Il quesito principale che i lettori si pongono riguardo a “Zia Julia e lo scribacchino” è: si tratta di un romanzo autobiografico? La risposta non è così scontata. Da un lato il protagonista e voce narrante della storia è Marito (diminutivo di Mario) o Varguitas (distorsione di Vargas), che studiò all’Università San Marcos di Lima giurisprudenza, lavorò alla radio redigendo bollettini ed effettivamente sposò (ancora minorenne) una zia acquisita di nome Julia Urquidi Illanes (cui il romanzo è dedicato). Anche nel capitolo finale Marito torna in Perù, ormai scrittore affermato, ed è impossibile non riconoscervi il premio Nobel per la Letteratura 2010. D’altro canto è però presente una fortissima componente fantasiosa (i romanzi di Camacho sono riportati in una forma che di certo non poteva essere quella reale poiché pochissimi sono i dialoghi riportati, mentre è ovvio che in un romanzo radiofonico tutto si basa sul dibattito tra diversi personaggi). La risposta ci viene fornita dallo stesso Vargas Llosa: “[…] come in tutto quanto ho scritto, sono partito da alcune esperienze ancora vive nella mia memoria e stimolanti per la mia immaginazione e ho fantasticato qualcosa che riflette in modo molto infedele quei materiali di lavoro. Non si scrivono romanzi per raccontare la vita, ma per trasformarla, aggiungendovi qualcosa” (“La verità delle menzogne”, Mario Vargas Llosa)
La figura di Camacho è particolarmente interessante: egli è l’incarnazione delle paure di Marito e delle sue ambizioni.
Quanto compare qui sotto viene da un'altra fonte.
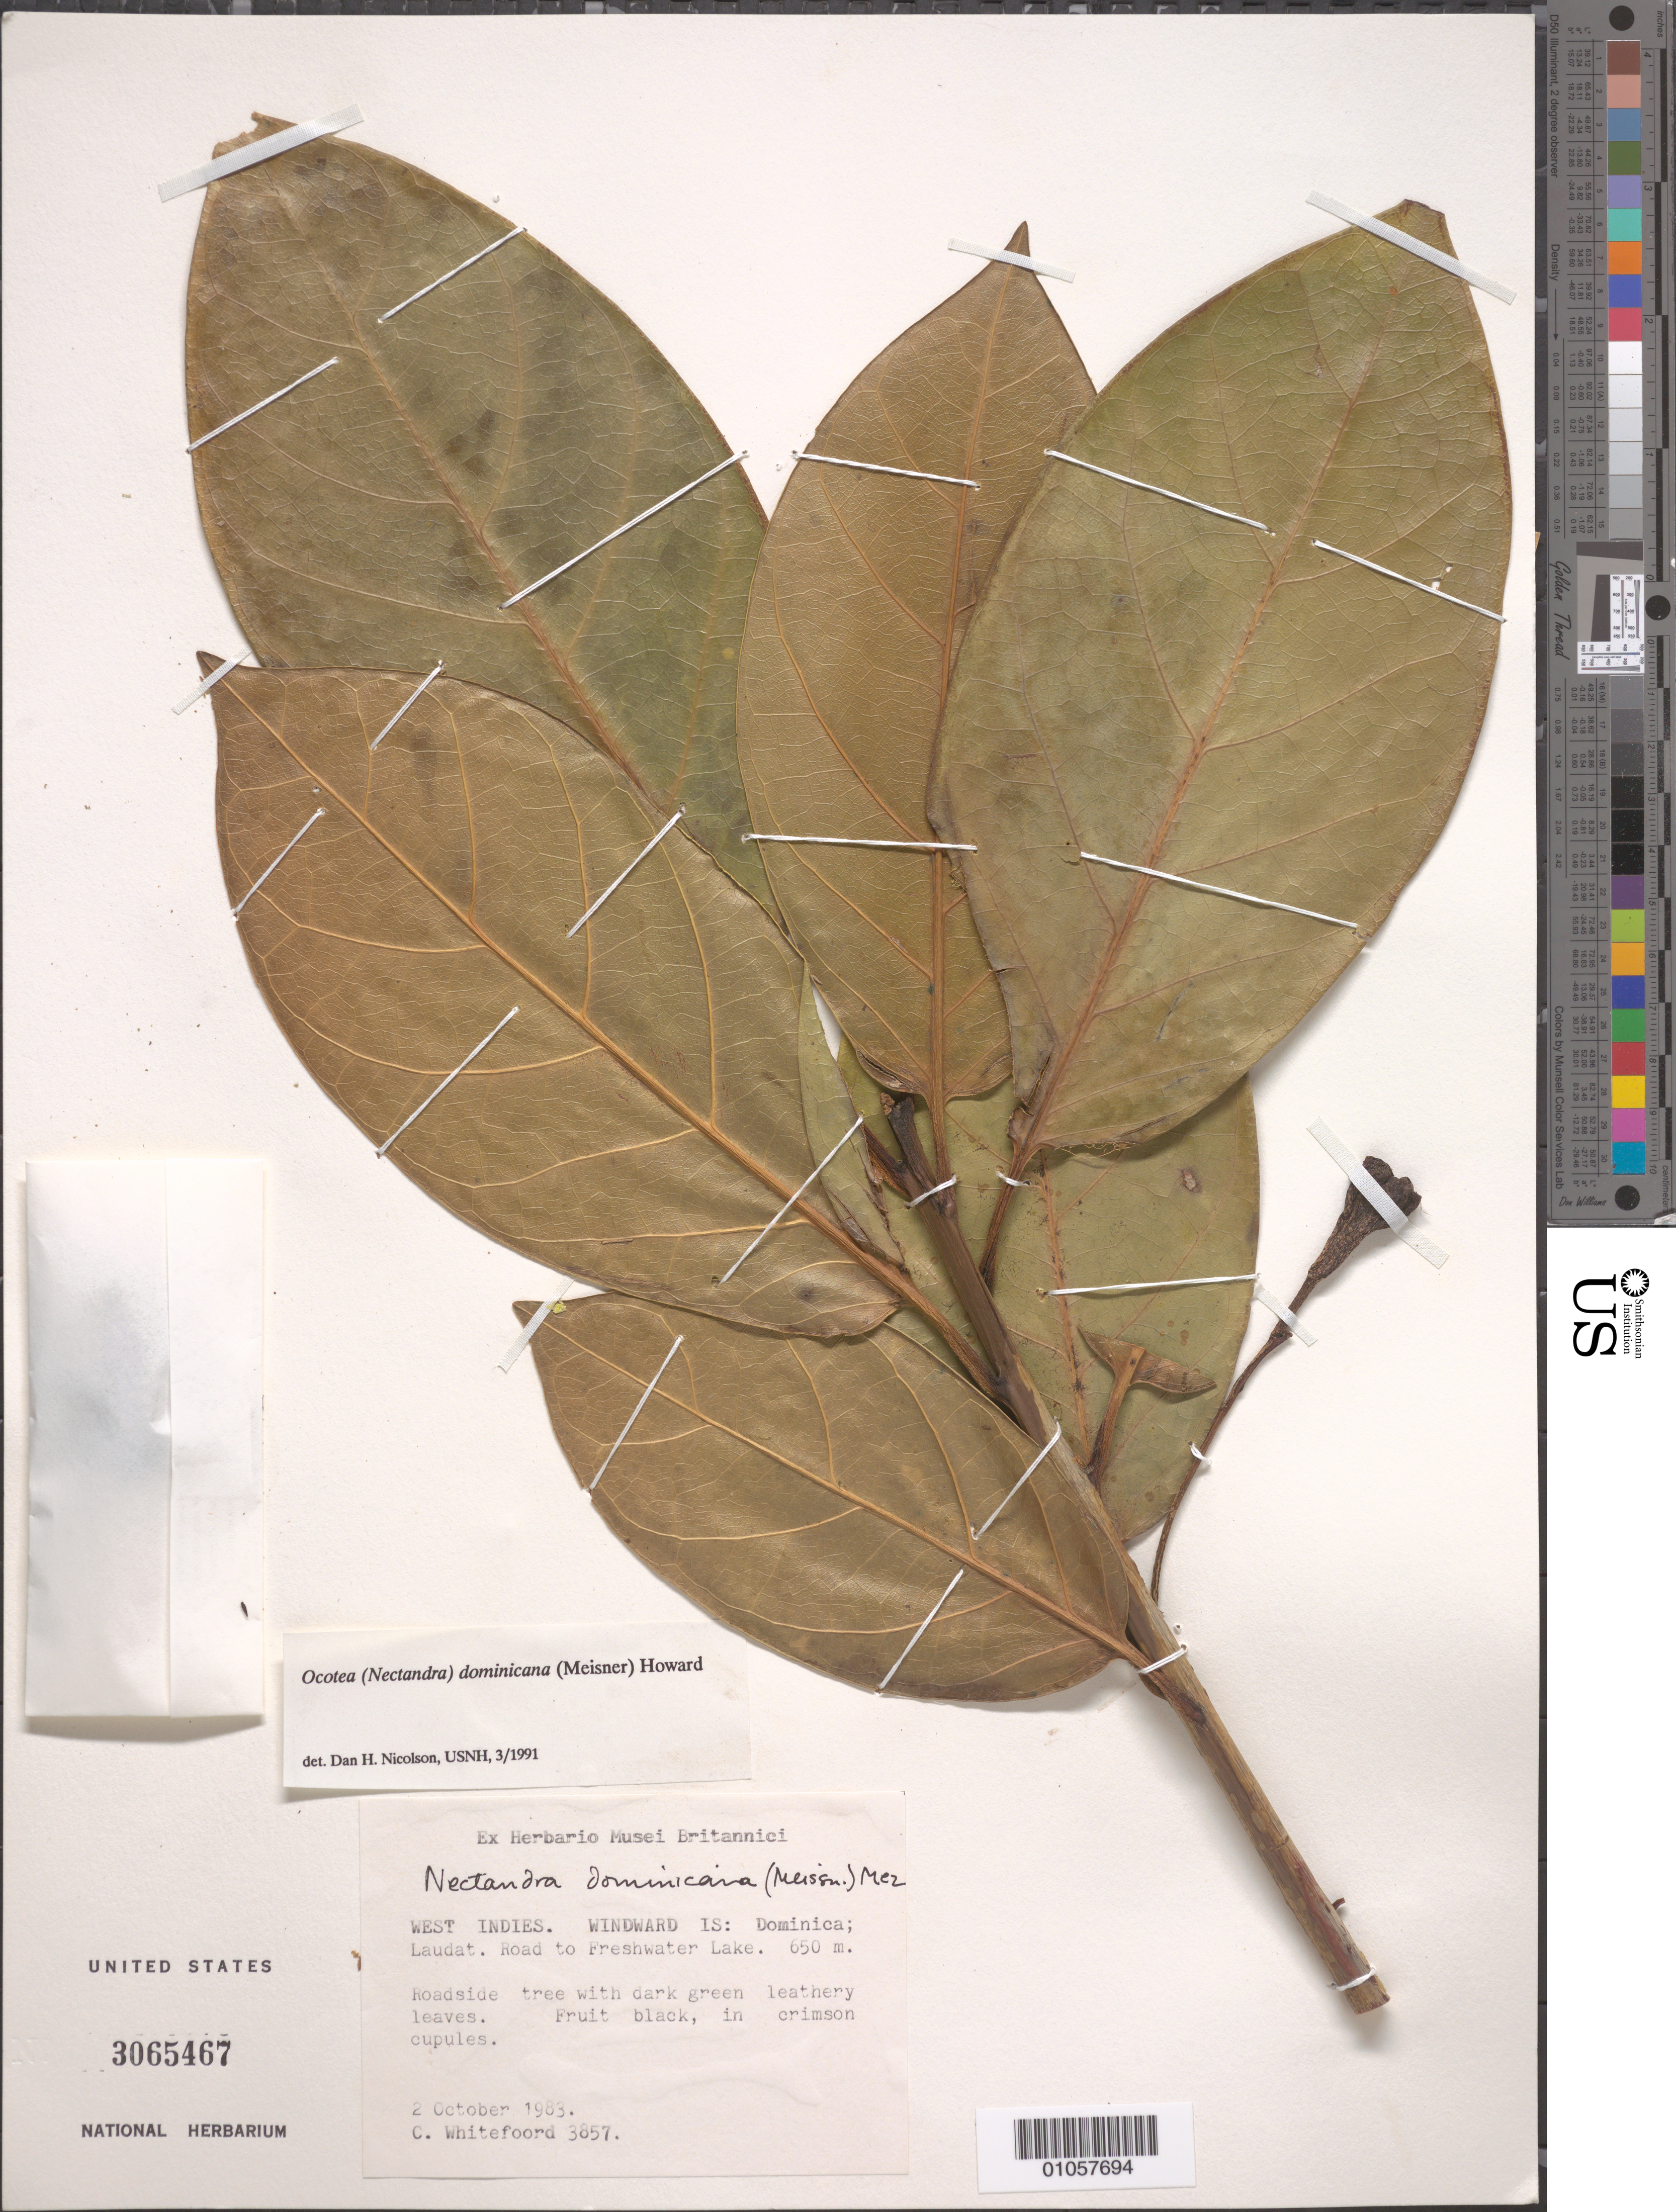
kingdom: Plantae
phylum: Tracheophyta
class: Magnoliopsida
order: Laurales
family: Lauraceae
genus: Ocotea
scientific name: Ocotea dominicana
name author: (Meisn.) R.A. Howard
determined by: Nicolson, Dan H.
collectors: C. Whitefoord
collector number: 3857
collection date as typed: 02 Oct 1983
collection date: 1983-10-02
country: Dominica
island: Dominica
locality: Laudat, road to Freshwater Lake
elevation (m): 650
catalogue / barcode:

È quasi analfabeta, non ha mai letto un libro (tranne una sorta di bibbia delle citazioni famose), usa uno stile discutibile, disprezza l’opinione del suo pubblico e non rilegge mai quanto scritto. Marito, per contro, scrive tentando di trarre ispirazione dai grandi maestri della narrativa mondiale, che conosce e apprezza, legge e rilegge i propri racconti e non ne è mai soddisfatto, cerca l’approvazione delle persone che lo circondano. Eppure Camacho è una sorta di star, che riesce a tenere una nazione intera attaccata alla radio per ascoltare i suoi racconti. Marito ne è affascinato ma allo stesso tempo infastidito. In questo contrasto si puô leggere una riflessione di Vargas Llosa sullo stato della letteratura latino-americana che all’epoca (siamo negli anni Sessanta quanto la prima versione de “La Zia Julia” venne pubblicata) era ancora alla ricerca di una propria identità e di voci che sapessero superare i confini nazionali ed essere ascoltate anche nella vecchia Europa.
Era un po’ di tempo che non leggevo autori sudamericani (che per anni sono stati una vera e propria ossessione) e questo romanzo mi ha trascinata nuovamente in quel mondo colorato, stravagante e magico che mi ha sempre affascinata. Un ottima lettura, particolare e ironica.